Noraldino interessou-se ainda pela educação da juventude. Ajudou na fundação do Colégio “O Precursor”, da União Espírita Mineira, bem como da União das Juventudes Espíritas de Minas, a segunda do Brasil.

Foi conferencista, jornalista e escritor. Colaborou em vários periódicos espíritas. “Reformador” já publicou os seguintes trabalhos seus: “A Imprensa Espírita em face da Lei”, na edição de abril de 1982; “União - Unificação”, valioso artigo que vale a pena reler na edição de maio de 1982; “A Mediunidade Curadora e a sua implicação em face da Lei” (Edição de agosto de 1982, pág. 240 a 243), trabalho que reputamos muito importante, porque ressalta os verdadeiros postulados da Doutrina Espírita. Antes, em maio de 1979, “Reformador” publicara escrito por ele, o “Necrológio” de Rubens Costa “Romanelli”. Nesse trabalho, em que revela sua afinidade, seu afeto e admiração pelo confrade colhido por infausto acidente de automóvel, apreciando “O Espírita – O Professor – O Escritor”, vê-se quão perto andaram, um do outro, Noraldino e Romanelli. Inscreveram-se ao mesmo tempo como sócios da União Espírita Mineira. Estiveram juntos na fundação do Colégio “O Precursor”, sendo Romanelli o seu primeiro Diretor-Pedagógico. Em 1939 fundaram juntos – Noraldino e Romanelli, e mais Eugênio Carlos Vaz Monteiro com Osmar Noronha Filho – a União das Juventudes Espíritas de Minas Gerais.

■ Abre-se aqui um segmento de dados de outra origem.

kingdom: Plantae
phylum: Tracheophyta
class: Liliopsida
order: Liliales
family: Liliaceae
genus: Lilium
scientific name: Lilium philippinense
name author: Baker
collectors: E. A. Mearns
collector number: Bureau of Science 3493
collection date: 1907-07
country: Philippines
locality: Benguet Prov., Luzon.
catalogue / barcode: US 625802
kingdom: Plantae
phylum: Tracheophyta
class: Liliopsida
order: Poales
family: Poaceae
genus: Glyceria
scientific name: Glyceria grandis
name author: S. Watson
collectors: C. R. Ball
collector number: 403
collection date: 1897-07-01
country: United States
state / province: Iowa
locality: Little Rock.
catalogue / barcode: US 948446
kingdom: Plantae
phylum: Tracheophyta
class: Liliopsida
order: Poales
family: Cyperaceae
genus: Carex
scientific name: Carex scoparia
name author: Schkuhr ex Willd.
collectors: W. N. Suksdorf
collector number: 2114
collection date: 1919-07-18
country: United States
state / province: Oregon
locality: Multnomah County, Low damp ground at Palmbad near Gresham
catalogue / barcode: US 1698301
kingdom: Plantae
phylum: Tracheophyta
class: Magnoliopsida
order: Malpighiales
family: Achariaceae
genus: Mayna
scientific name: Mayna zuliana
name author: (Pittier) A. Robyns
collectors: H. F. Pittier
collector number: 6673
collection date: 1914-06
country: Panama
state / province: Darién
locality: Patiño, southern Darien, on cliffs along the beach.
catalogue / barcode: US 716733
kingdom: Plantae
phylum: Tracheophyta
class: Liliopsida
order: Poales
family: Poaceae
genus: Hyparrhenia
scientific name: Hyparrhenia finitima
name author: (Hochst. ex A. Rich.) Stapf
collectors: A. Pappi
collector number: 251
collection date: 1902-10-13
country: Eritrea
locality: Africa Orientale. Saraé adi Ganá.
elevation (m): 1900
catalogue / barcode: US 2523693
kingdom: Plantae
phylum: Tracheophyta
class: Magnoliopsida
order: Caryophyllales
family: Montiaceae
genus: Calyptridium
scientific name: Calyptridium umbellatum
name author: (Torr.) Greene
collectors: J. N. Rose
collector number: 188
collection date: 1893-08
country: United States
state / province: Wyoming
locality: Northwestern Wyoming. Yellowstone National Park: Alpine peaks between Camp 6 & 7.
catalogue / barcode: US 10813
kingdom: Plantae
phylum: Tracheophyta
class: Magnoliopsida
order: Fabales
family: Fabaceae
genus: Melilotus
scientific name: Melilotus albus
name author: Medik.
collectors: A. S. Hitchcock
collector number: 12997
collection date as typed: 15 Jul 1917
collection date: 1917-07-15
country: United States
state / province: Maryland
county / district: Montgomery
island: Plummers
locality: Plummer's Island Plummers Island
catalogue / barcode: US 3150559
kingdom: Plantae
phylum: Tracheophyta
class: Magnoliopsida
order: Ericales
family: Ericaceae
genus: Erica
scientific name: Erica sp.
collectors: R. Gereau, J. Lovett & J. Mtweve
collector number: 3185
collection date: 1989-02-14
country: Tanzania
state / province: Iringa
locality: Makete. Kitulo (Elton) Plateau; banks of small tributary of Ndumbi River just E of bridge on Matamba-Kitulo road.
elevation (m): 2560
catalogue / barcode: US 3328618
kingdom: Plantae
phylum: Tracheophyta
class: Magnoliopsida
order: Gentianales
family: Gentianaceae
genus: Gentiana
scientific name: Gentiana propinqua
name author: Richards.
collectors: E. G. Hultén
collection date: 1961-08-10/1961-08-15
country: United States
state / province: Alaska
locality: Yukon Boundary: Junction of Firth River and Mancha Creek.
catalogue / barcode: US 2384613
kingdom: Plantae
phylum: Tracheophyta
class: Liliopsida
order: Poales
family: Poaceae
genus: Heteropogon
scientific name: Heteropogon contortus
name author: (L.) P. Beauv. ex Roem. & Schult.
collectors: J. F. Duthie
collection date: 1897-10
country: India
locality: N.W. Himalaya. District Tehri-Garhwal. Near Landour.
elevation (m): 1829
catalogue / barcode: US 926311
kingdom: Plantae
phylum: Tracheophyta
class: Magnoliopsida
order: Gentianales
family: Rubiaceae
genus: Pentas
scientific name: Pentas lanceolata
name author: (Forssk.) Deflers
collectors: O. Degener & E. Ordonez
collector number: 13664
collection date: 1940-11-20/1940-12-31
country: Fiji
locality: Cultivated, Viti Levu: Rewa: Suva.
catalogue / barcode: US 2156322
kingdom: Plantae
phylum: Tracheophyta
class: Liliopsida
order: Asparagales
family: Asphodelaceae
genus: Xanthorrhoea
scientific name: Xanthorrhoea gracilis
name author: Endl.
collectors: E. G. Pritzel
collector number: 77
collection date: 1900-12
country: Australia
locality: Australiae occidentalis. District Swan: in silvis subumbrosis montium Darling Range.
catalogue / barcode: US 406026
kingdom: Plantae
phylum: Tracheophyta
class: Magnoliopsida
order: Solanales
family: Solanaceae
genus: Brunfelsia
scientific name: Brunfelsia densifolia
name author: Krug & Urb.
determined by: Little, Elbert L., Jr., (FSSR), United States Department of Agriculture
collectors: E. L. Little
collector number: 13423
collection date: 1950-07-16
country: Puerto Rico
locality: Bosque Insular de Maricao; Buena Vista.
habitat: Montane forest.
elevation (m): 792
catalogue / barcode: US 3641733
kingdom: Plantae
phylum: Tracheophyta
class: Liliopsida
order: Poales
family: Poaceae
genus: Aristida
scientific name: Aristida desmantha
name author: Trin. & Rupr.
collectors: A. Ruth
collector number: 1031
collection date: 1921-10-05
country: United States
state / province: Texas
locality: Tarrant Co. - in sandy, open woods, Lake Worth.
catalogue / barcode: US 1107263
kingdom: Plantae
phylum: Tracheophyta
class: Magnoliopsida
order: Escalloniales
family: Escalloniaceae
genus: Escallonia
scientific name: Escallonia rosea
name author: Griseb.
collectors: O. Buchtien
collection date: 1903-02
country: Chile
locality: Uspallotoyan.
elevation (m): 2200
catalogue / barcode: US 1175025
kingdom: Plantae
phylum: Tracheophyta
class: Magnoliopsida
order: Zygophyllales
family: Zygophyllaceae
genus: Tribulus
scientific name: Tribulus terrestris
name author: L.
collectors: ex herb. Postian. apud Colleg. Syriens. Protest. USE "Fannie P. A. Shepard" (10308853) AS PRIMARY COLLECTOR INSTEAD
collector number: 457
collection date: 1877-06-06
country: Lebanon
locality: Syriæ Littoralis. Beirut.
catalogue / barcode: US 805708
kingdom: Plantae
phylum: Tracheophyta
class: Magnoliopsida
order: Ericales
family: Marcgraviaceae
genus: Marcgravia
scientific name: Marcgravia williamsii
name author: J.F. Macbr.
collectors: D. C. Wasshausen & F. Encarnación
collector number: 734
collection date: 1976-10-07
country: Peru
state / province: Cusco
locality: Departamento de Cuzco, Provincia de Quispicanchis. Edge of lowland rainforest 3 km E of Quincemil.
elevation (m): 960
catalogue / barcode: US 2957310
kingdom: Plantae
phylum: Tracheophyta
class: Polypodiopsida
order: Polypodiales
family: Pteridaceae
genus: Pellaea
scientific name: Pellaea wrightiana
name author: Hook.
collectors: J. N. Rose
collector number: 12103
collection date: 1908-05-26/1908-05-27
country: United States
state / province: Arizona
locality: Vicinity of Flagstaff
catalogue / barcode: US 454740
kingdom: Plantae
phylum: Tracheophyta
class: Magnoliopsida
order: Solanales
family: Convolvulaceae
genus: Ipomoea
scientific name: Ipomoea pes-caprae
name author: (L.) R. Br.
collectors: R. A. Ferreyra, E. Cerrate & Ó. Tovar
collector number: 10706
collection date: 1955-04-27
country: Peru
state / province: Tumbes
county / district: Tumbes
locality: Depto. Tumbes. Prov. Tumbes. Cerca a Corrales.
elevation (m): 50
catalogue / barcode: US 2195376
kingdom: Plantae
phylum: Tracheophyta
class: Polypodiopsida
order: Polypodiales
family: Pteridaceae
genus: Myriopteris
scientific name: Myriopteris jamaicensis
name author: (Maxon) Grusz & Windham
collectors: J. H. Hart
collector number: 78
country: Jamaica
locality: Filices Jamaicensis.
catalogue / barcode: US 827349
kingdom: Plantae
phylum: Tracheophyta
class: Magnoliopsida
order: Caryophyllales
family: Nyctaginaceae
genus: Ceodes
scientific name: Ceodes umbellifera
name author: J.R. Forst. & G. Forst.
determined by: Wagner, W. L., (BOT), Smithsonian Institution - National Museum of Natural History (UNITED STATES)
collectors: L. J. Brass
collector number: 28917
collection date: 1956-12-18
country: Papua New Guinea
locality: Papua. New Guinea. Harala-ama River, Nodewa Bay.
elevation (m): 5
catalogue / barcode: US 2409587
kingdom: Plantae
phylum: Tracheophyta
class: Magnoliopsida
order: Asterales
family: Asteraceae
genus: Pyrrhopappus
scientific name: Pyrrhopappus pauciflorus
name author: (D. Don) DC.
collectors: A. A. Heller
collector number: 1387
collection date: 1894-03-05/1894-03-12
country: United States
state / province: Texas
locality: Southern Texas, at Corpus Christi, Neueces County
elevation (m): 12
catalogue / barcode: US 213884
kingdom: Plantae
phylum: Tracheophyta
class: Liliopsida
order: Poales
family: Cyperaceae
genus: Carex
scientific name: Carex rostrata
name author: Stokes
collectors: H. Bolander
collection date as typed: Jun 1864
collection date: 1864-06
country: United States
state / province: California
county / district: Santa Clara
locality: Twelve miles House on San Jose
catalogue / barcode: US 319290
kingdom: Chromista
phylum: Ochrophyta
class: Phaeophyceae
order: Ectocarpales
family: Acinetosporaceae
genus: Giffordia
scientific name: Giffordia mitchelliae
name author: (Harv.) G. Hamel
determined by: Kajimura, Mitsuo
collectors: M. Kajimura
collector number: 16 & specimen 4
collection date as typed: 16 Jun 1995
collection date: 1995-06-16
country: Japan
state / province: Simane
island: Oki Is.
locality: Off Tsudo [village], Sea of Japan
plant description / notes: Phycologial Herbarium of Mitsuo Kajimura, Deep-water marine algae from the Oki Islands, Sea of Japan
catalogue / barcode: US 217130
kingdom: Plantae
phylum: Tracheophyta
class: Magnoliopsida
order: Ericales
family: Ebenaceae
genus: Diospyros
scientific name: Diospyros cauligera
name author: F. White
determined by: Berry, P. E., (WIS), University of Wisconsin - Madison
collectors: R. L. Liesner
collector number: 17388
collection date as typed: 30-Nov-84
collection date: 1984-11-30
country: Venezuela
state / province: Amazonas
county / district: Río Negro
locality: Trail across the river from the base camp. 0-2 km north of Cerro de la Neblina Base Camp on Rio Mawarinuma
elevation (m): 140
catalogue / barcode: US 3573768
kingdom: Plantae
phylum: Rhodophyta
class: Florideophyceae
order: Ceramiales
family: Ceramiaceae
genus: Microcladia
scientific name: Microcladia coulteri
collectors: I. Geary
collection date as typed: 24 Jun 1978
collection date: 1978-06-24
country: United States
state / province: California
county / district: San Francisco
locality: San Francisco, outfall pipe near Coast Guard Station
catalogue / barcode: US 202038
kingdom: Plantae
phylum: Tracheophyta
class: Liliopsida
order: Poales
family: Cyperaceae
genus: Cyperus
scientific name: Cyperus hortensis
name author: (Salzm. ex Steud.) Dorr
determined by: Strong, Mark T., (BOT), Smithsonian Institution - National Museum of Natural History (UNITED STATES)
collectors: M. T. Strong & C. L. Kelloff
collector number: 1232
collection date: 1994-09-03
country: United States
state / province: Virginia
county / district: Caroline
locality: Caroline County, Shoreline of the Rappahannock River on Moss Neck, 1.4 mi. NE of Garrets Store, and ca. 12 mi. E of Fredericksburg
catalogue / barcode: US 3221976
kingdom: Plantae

Noraldino de Mello Castro foi, sem dúvida, um dos grandes espíritas brasileiros. Originário de Minas, que tão grandes espíritas tem dado ao Brasil e ao Mundo, era mineiro legítimo, pelo corpo e pelo espírito, pelo jeito, pela fala, pela afetividade aprimorada, o trato simples e naturalmente fraterno; por tudo. Amou Minas como amou o Brasil. Amou o Espiritismo e o amou tanto que, muitas vezes, falando das coisas da Doutrina e do Movimento Espírita, emocionava-se e emocionando-se chorava. Foi inegavelmente um dos maiores propugnadores da Unificação e da União dos Espíritas. Quando da Reunião do Conselho Zonal da 4a. Zona, em São Paulo, nos dias 30 de setembro e 1o. e 2 de outubro de 1983, os que então ali se reuniam receberam, em pleno recinto dos trabalhos, com muita emoção e alegria, a visita dos confrades Carlos Jordão da Silva e Noraldino de Mello Castro, dois dos remanescentes do Pacto Áureo, o terceiro sendo, como se sabe, o Gen. Roberto Pedro Michelena, do Rio Grande do Sul. Ambos foram especialmente convidados pela USE-SP e, em clima informal e absolutamente fraterno, deu, “cada qual, o seu depoimento vivo de como ser passaram os acontecimentos que antecederam a realização da Grande Conferência Espírita do Rio de Janeiro (...)”. Falou primeiro Jordão, tocando em seguida a vez de Noraldino. Emocionado ele recorda ainda os Simpósios e a instituição das Zonais, “ressaltando a presente atuação do Conselho Federativo Nacional e a missão da FEB”, assim terminando:

“(...) o CFN está funcionando, realizando seus elevados objetivos, e Deus há de ajudar que nós consigamos com que o CFN seja um porta-voz a mais, não só dos espíritas do Brasil, mas dos espíritas do mundo inteiro, através do seu órgão central que é a FEB, a Casa de Ismael, e a Casa de Ismael é a nossa Casa”. 

“Nós temos as nossas Casas, nos nossos Estados, mas a Casa de Cúpula, a Casa onde irradiam as idéias, de onde irradia a diretriz, de onde irradia a orientação para os nossos trabalhos, essa há de ficar sempre no seu lugar certo.”

Foram palavras de fé e de esperança e um testemunho franco de fidelidade à FEB, que nos trazem à mente a imagem – como se estivesse vivo e falando – do próprio Noraldino.

Perdoem-nos os confrades deixar-nos também empolgar pelas emoções que nos dominam neste instante, quando relembramos tão admirado e querido companheiro, que soube aliar, à cultura e ao saber, a simplicidade e o amor fraternal. Paz, Noraldino, é o que te desejamos, e luz, muita luz para o teu nobre Espírito.